Reviewed by Colin Jacobson (August 22, 2013)
Of the nine Oscar Best Picture nominees from 2012, two seemed pretty obscure to most American movie-goers: Beasts of the Southern Wild and Amour. The latter maintained the lowest profile of the bunch, as the French import made a mere $6 million in the US – and virtually all of that came as a direct result of its Oscar attention.
We meet Georges (Jean-Louis Trintignant) and Anne (Emmanuelle Riva), an elderly, long-married pair of retired piano teachers. They live in a nice Paris apartment and seem to enjoy their senior years – until Anne starts to lose her faculties. One morning at breakfast, Georges finds Anne completely unresponsive; she simply stares ahead with no recognition of the world around her. After a few minutes, she snaps out of this spell with no memory of it.
This leads to surgery to alleviate future incidents, but it doesn’t succeed and Anne ends up physically hobbled and infirm. She returns home so Georges can care for her, though she adds one demand: that he never send her back to the hospital. We watch their mutual path through her deteriorating condition and the changes this brings to their relationship.
Given that I’ve been writing reviews for nearly 15 years and have somewhere around 5000 under my belt, my preferences are available for the world to see. That means that I can’t deny films such as Amour aren’t my standard cup of tea. While I try to expand my horizons – and have watched hundreds of movies outside of my standard preferences – I must admit I went into Amour without much enthusiasm. If it hadn’t received so much awards attention, this review wouldn’t exist.
Given all that trepidation, I must regard Amour as a pleasant surprise. Actually, it probably shouldn’t qualify as a “surprise” that I feel impressed by a movie that received so many plaudits, but I still didn’t expect to care for the film, so the fact it made a positive impact on me counts as unanticipated.
Unless it comes from Woody Allen, a film about love and death usually will become manipulative and schmaltzy. Those factors never enter the extremely restrained Amour.
Indeed, I think one would be hard-pressed to find a more subdued film of any genre, as Amour remains resolutely understated. In this era of hyperactive camerawork, the image seems remarkably still, and that gives the movie an interesting observational feel. Many directors believe that bouncy “shakycam” adds a documentary impression, but the opposite becomes true; the jarring visuals distract us and take us out of the stories.
In Amour, the camera often stays stationary: it gets plopped in one spot and we follow events from there. This doesn’t mean stagnant visuals, and it doesn’t connote lazy cinematography.
Instead, director Michael Hanneke wants to avoid any images that heavily call attention to themselves, as he prefers to let the characters and events dominate. This works well, as the images permit us to observe the situations without overt cinematic editorializing.
On the negative side, one might occasionally feel like nothing happens in Amour. To say the least, the tale moves slowly, and it sometimes seems like we’ll never see anything notable occur.

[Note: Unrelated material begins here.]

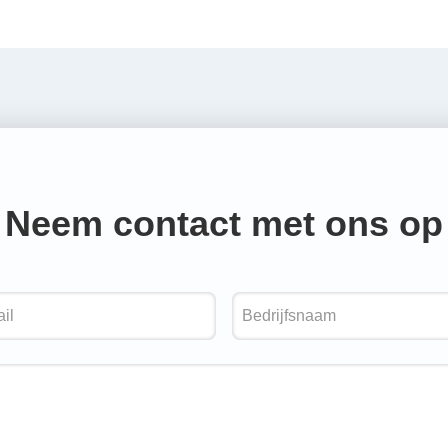
Neem contact met ons op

While that can be frustrating at times, I understand the point. The slowness of the pacing lets us invest in the characters and become more involved when circumstances do change. We watch two lives unfold without obvious attempts to stick us with a forced narrative; again, this might make one tempted to press the fast-forward button, but it serves a cinematic purpose.
I really do appreciate the objective sensibility on display, as it’s nice to find a film that doesn’t tell us what to think or feel. Amour lacks a score, and that acts as a smart decision. Inevitably, music would color emotions, whereas the movie wants us to come to our feelings on our own. Given how easily this could’ve turned into a mopey sob-fest, the absence of editorial intrusion becomes appreciated.
Expect strong performances from the leads. Trintignant gets the more thankless role of the two, as he needs to be calm and stable throughout the film. While he doesn’t get much chance to emote, Trintignant delivers a turn that lets us understand and empathize with Georges, and his understated choices make him all the more effective.
Riva clearly takes on the part that requires the most obvious “acting” because Anne goes through so many alterations, both physical and mental. While virtually all of Georges’ changes focus inwards, Anne becomes a truly different person by the end; it feels like she ages 30 years by the time the flick finishes.
Like her co-lead, Riva resists any temptations to overact and push schmaltzy buttons. That may be even more remarkable given how easily she could’ve hammed it up; I suspect most actors would pound on those emotional beats as hard as they could. Riva demonstrates Anne’s changes in a natural way that lets us follow her deterioration in a powerful way.
Even with – or perhaps because of – the film’s understated nature, it packs a pretty strong punch when Anne dies. That’s not a spoiler; the film opens with the discovery of her corpse, and I don’t think it takes much effort to guess that we’ll find this outcome anyway. Despite all our foreknowledge, her passing hits home, as does our time with Georges after her death.
So chalk up Amour as a much more involving than expected drama. It might be dark and depressing, but it delivers a fulfilling tale of love and relationships that works much better than most in its genre.